Yani HİSAR'ların yazılımı tamamen güncel durumda! Savunma Sanayii Başkanı İsmail Demir, alçak ve orta irtifa savunması yapan HİSAR-A+ ve HİSAR-O+ sistemlerinin ardından SİPER Blok-0'a başladıklarını ve mevcut HİSAR füzesine 'booster' ile ekleme yaparak düşman unsur önleme menzilini 100 kilometre civarına çıkardıklarını açıklamıştı. Bu kritik bilgi, SİPER Blok-1 ve Blok-2'lerde rahatlıkla S-400 hava savunma sistemi seviyesinin yakalanabileceğini kanıtladı. Yani yakında tamamıyla yerli ve milli S-400 sistemimiz olacak. Her şey biraz zaman meselesi...
- Havada şarapnel bulutunu sakın küçümsemeyin
- Onlarca kilometre ötede hedefini bulup imha edebilen HİSAR ve SİPER sistemleri ne kadar önemliyse, geleceğin savaşlarında klasik uçaksavara benzeyen KORKUT ve Çekili Top Sistemi de (ÇTS) o kadar önemli olacak. Çünkü bu iki silahı dünyada yapabilen sadece iki firma var ve onlardan biri ASELSAN.
- Katmanlı hava savunmanın en alt seviyesinde görev yapan 35 mm'lik KORKUT ve Çekili Toplar, ATOM adı verilen akıllı mermileri kullanıyor.

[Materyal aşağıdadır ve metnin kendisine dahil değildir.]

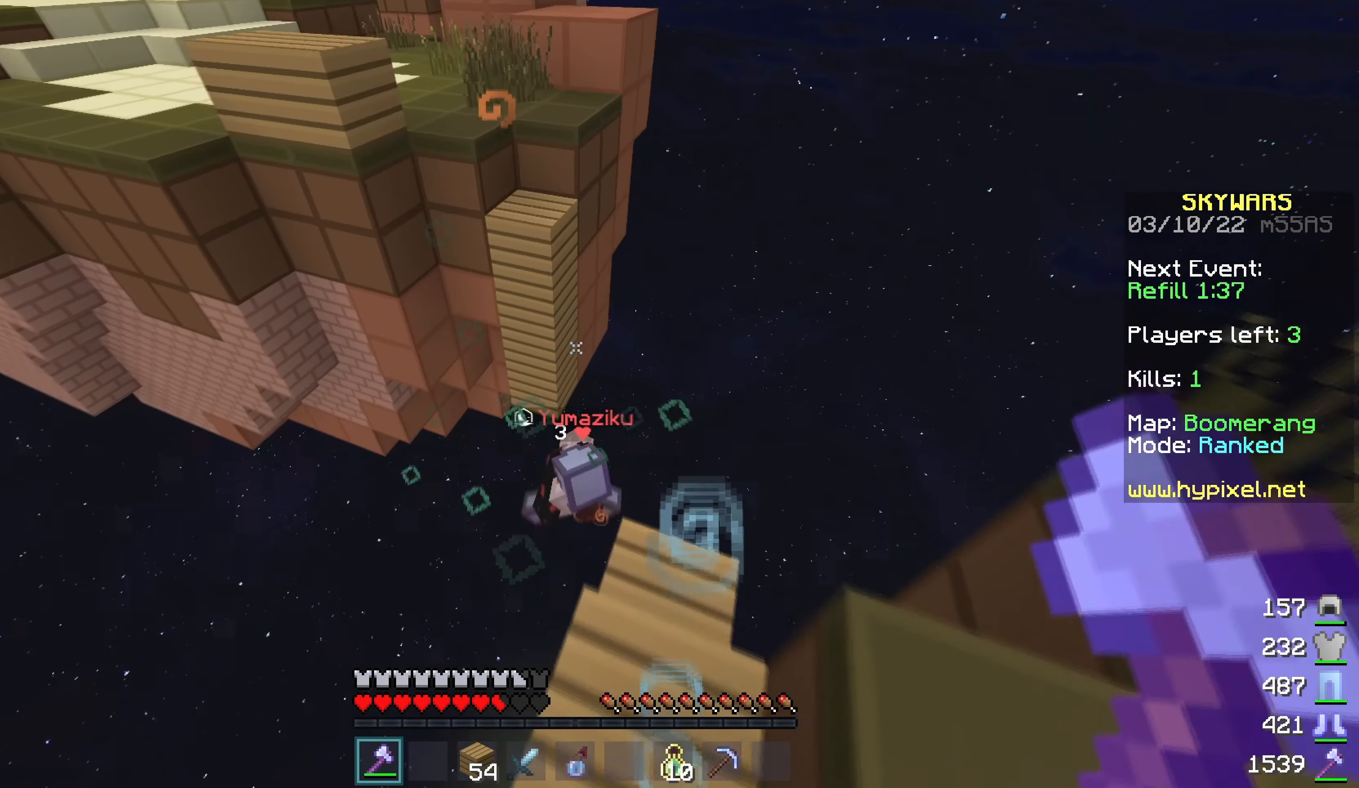
{"keys": ["a", "w"], "mouse": [], "events": [[334, "a", "down"], [384, "s", "up"], [467, "w", "down"]]}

Mermi kapsüllerinin içerisine yerleştirilmiş yüzlerce çelik parça, hassas tapa teknolojisi sayesinde zaman ayarlı biçimde patlayarak gökyüzünde bir şarapnel bulutu oluşturuyor. Dakikada tek namludan 550 tane ateşlenen ATOM, çift namluyla hedefe 60 saniyede 1100 adet şarapnel torbası gönderebiliyor.
- Uçaklardan atılan her türlü mühimmatı, seyir füzelerini, kamikaze dronları ve insansız hava araçlarını etkili biçimde imha edebilen KORKUT ve ÇTS, yakın bir gelecekte sürü dronlu saldırıları bertaraf edecek en önemli unsur olacak. Yani bir mühimmat ya da dronun yere başarılı bir şekilde inip kendini patlatabilmesi veya hedefini vurabilmesi için öncelikle ATOM mühimmatının oluşturduğu şarapnel bulutunu geçmesi gerekecek. KORKUT ve ÇTS namlularından çıkan ATOM ‘un etkili menzilinin 4 kilometre olduğu açıklandı ancak gerçek rakamın çok daha yukarılarda olduğu biliniyor.

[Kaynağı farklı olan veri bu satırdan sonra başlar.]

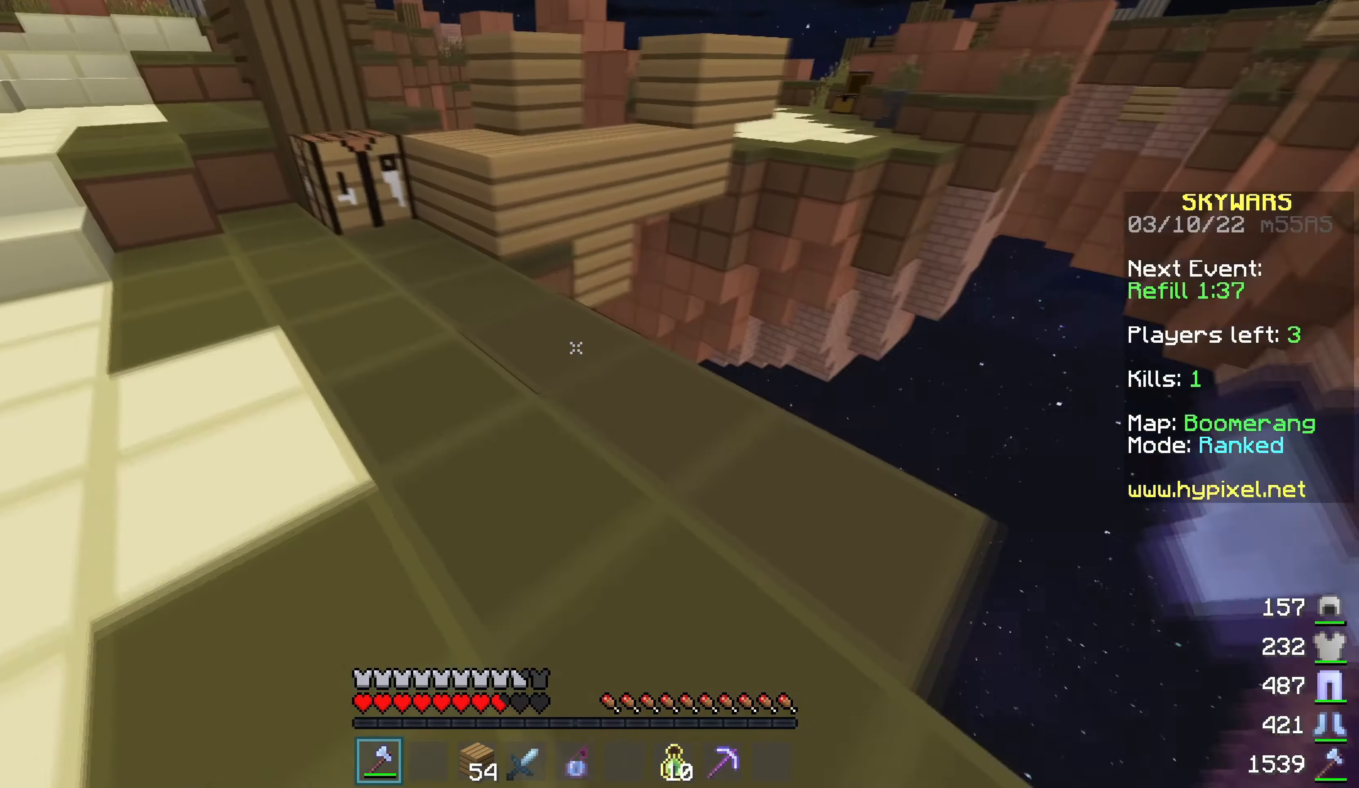
{"keys": ["a", "w"], "mouse": [], "events": []}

- Bir üst katmanda SUNGUR var
- Ateş İdare Cihazı tarafından otomatik yönlendirilen bu modern 'uçaksavarların' bir üst katmanında ise SUNGUR isimli hava savunma roketi var. Yani KORKUT ile HİSAR-A+ arasındaki silahın adı SUNGUR. Araç üzerine monte edilmiş lançerden fırlatılabildiği gibi MANPADS olarak bilinen ve omuzdan atılabilen türevi de mevcut ve menzili 8 kilometre.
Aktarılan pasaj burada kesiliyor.